Un secteur plein d'avenir
Vieillissement et innovation technologique aidant, les dépenses de santé ne cessent de progresser, et la pénurie de personnel a également un impact sur la rémunération des médecins et infirmiers. Ce sont donc les hôpitaux qui se taillent la part du lion dans le budget, tandis que les médicaments n'en représentent qu'un quart. La technologie médicale (p. ex. orthopédie) est également très onéreuse.
Rudi Van Den Eynde distingue une série de subdivisions dans le secteur des soins de santé (HC).
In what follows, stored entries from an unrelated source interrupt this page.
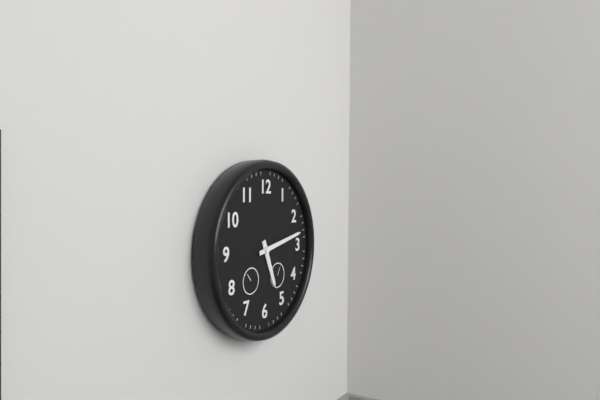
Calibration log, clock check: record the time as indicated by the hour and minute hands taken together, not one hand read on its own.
5:13
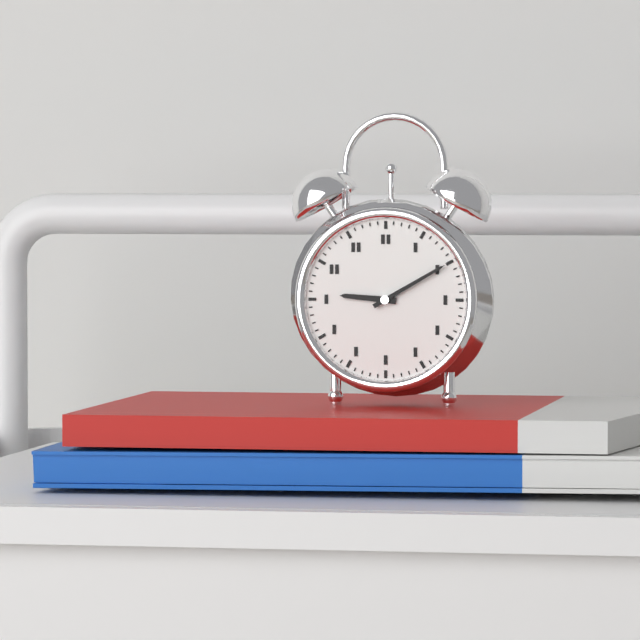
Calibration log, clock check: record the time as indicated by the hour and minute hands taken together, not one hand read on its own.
9:10
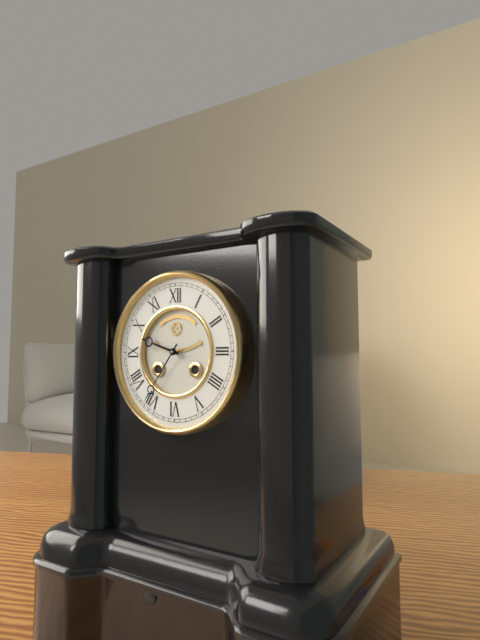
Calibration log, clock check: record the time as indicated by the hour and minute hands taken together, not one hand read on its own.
9:36
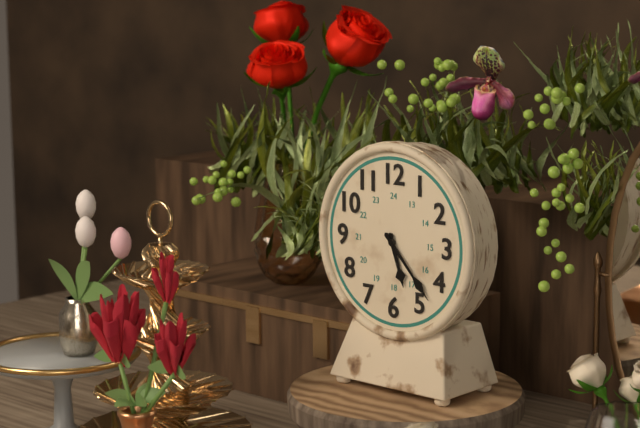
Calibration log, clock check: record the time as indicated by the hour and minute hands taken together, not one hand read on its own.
5:23
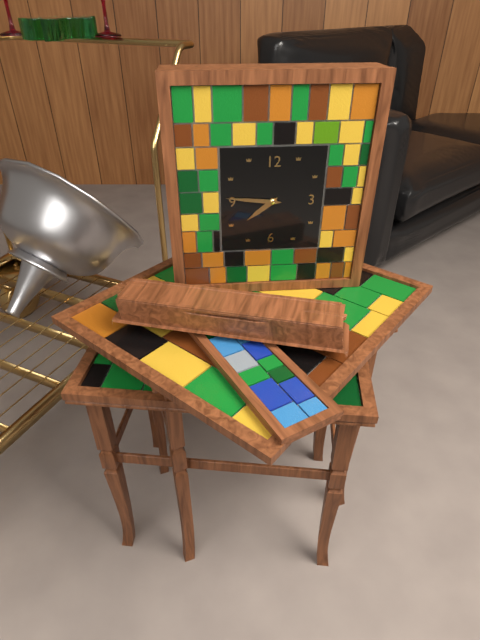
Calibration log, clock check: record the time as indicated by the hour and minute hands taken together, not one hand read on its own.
7:46
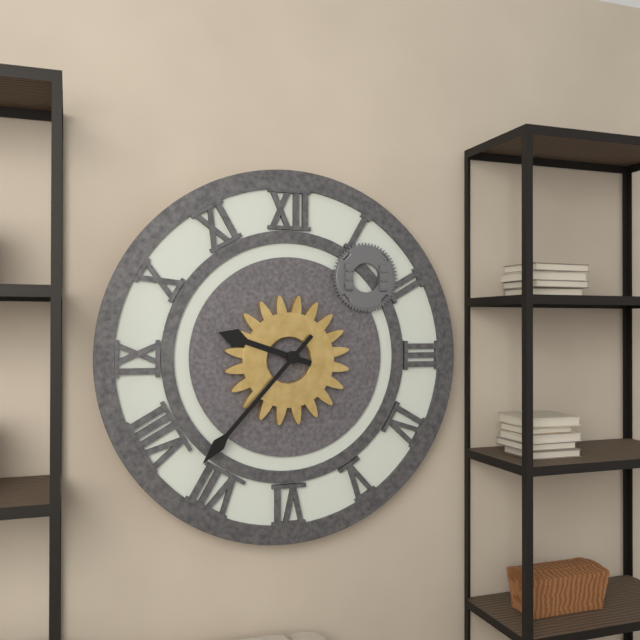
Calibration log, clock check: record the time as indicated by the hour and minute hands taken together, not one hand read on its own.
9:37
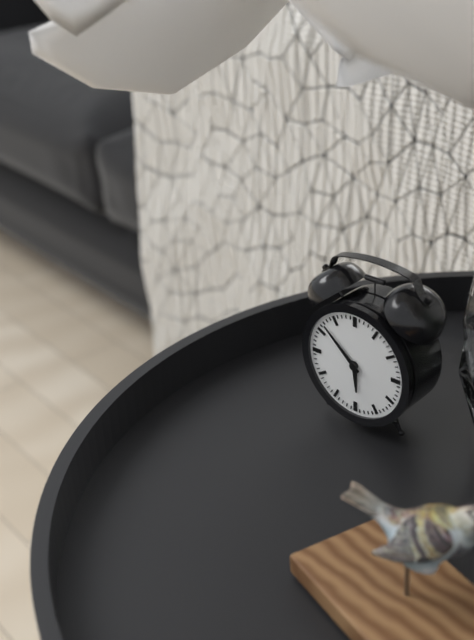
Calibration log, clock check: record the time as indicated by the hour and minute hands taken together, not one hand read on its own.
5:52
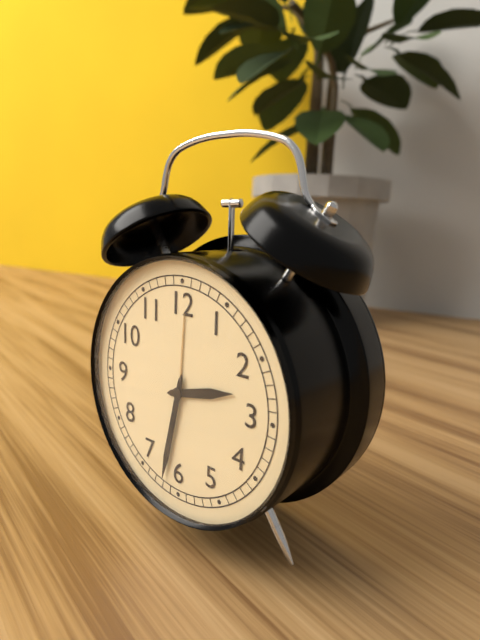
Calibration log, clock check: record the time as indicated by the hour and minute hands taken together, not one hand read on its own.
2:32
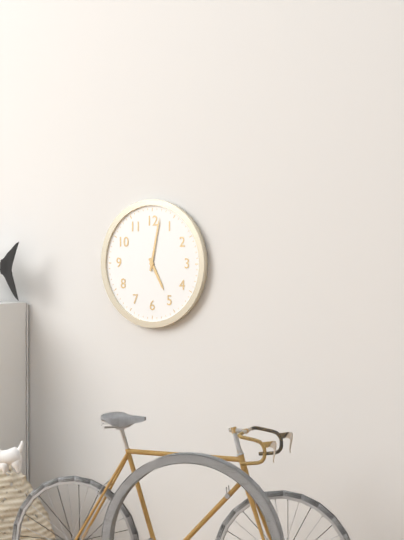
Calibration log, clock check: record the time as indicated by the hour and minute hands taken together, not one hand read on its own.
5:02
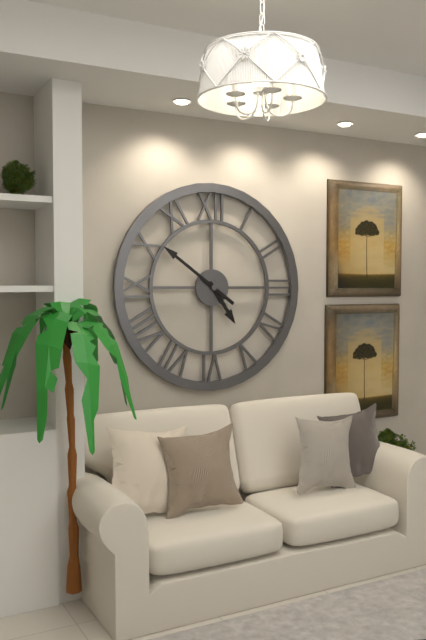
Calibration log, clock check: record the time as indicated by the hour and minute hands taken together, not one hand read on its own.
4:51
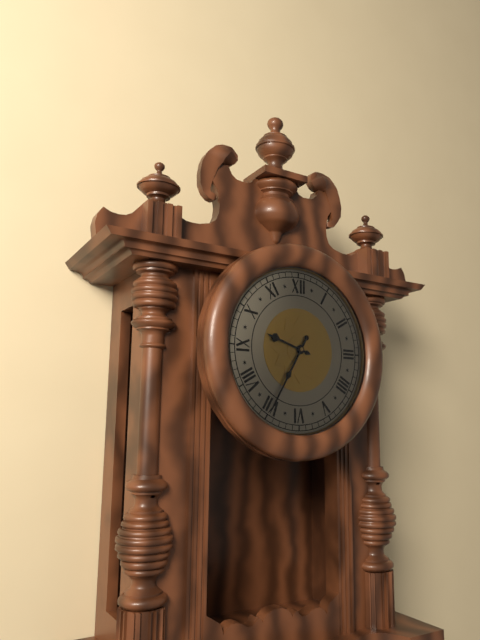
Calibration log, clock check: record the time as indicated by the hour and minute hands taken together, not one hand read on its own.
9:35
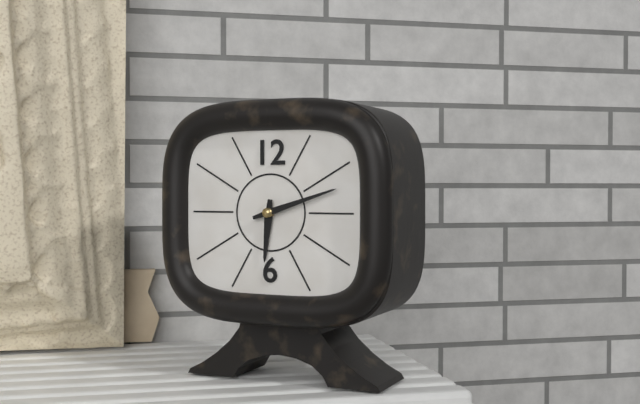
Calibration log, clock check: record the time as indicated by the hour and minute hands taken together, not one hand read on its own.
6:12
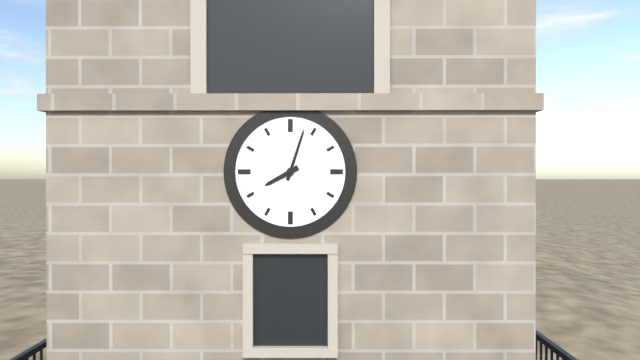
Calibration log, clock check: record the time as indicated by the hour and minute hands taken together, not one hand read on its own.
8:03
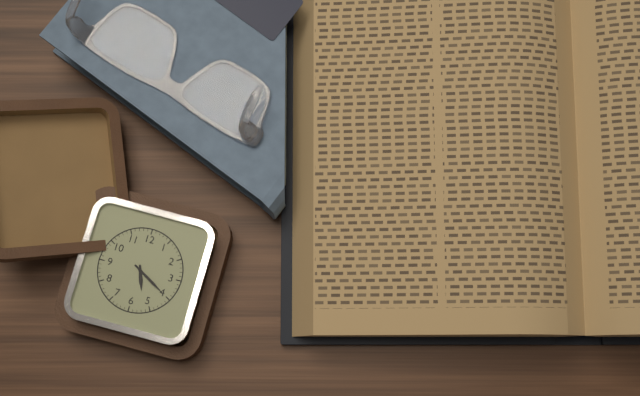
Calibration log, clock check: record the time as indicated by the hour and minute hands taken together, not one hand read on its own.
5:20
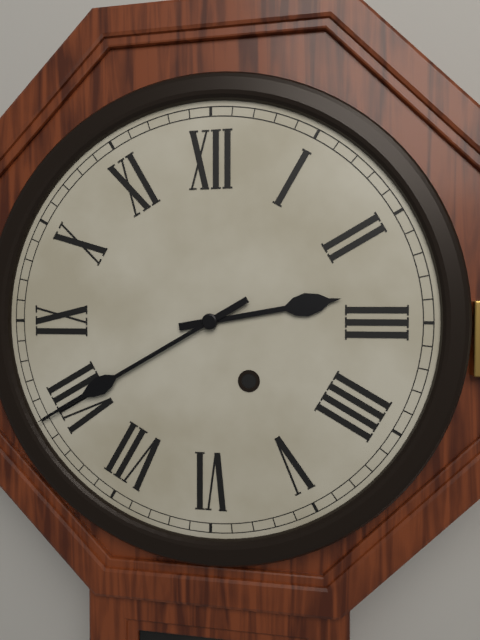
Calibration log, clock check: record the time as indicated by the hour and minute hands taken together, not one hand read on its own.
2:40
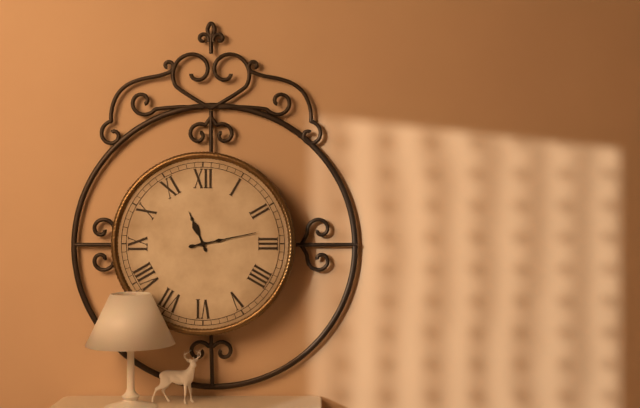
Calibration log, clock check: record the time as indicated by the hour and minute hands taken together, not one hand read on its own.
11:13
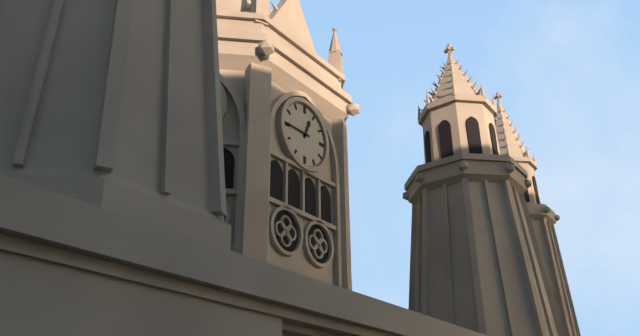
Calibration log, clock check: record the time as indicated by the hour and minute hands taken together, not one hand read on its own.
12:45
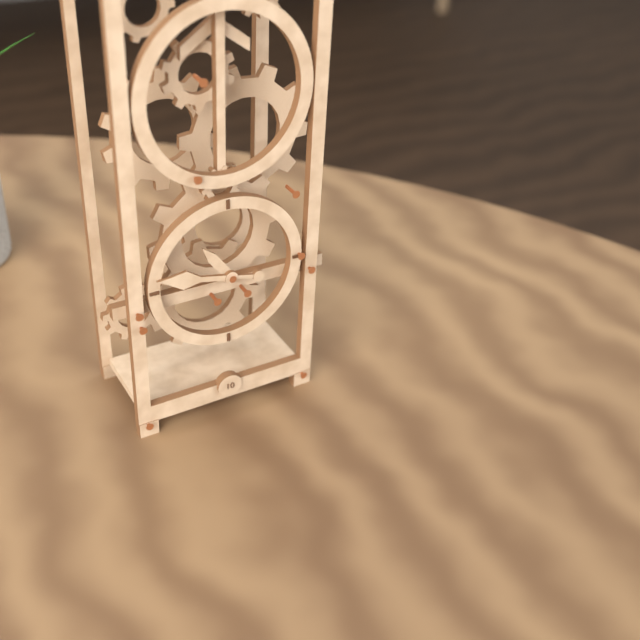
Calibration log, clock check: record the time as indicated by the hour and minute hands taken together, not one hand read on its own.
10:47
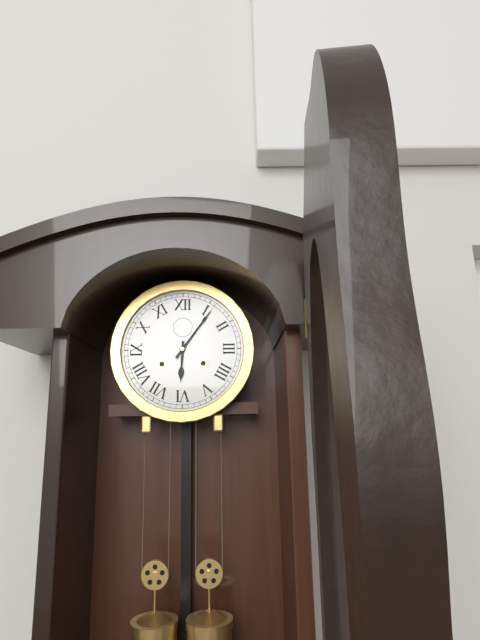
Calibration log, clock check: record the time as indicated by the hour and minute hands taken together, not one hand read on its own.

A côté de géants comme Pfizer, Johnson & Johnson, etc., synonymes de médicaments et vaccins " classiques ", on trouve tout le volet " technologie médicale " avec les prothèses de genou, de hanche, discales (" orthopédie "), les pacemakers, les stents, et enfin celui de la biotechnologie, qui recoupe partiellement le secteur pharmaceutique classique. " Tous deux visent souvent à soigner les mêmes maladies, mais les traitements biotechnologiques sont produits au départ de cellules vivantes (p. ex. levures), tandis que leurs homologues classiques sont des liaisons chimiques. " Aux Etats-Unis, le secteur des soins de santé recouvre des groupes hospitaliers régionaux privés mais aussi et surtout les assureurs de soins actifs à l'échelon national, les Health Maintenance Organisations (HMO). Comparables à nos mutuelles, ceux-ci représentent environ 5 % des capitalisations en bourse du secteur. S'y ajoutent les PharmacyBenefit Managers (PBM), de grandes entreprises qui négocient avec les firmes pharmaceutiques et les producteurs de médicaments génériques pour obtenir, au nom des HMO, des réductions lors de l'achat de grandes quantités de médicaments.